Work task
Look through the data below and return each line where "that" appears.

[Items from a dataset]
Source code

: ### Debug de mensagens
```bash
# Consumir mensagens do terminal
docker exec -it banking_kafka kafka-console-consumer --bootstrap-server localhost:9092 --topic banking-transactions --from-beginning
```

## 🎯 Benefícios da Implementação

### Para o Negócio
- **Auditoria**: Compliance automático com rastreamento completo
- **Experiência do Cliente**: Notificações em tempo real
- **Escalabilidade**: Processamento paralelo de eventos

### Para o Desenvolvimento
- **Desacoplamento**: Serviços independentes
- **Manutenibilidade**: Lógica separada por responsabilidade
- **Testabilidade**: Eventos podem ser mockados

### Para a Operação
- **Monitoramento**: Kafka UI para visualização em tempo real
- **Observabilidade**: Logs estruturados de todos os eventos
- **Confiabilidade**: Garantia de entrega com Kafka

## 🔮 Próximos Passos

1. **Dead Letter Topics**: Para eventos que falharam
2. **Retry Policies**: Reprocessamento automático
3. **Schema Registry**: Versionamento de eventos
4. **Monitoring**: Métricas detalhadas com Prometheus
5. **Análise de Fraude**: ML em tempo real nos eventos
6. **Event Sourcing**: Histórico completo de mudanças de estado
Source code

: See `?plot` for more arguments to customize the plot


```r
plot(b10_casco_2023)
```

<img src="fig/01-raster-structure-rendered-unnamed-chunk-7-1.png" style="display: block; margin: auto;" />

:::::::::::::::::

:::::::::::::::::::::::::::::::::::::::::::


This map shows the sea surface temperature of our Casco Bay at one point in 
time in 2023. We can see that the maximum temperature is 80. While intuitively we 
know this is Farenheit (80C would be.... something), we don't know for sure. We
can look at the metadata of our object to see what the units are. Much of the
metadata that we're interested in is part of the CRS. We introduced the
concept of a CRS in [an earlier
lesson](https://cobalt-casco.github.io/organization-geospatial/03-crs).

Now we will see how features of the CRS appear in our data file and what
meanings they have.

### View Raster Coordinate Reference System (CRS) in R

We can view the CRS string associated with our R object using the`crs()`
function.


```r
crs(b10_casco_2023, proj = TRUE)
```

Final answer
time in 2023. We can see that the maximum temperature is 80. While intuitively we 
metadata that we're interested in is part of the CRS. We introduced the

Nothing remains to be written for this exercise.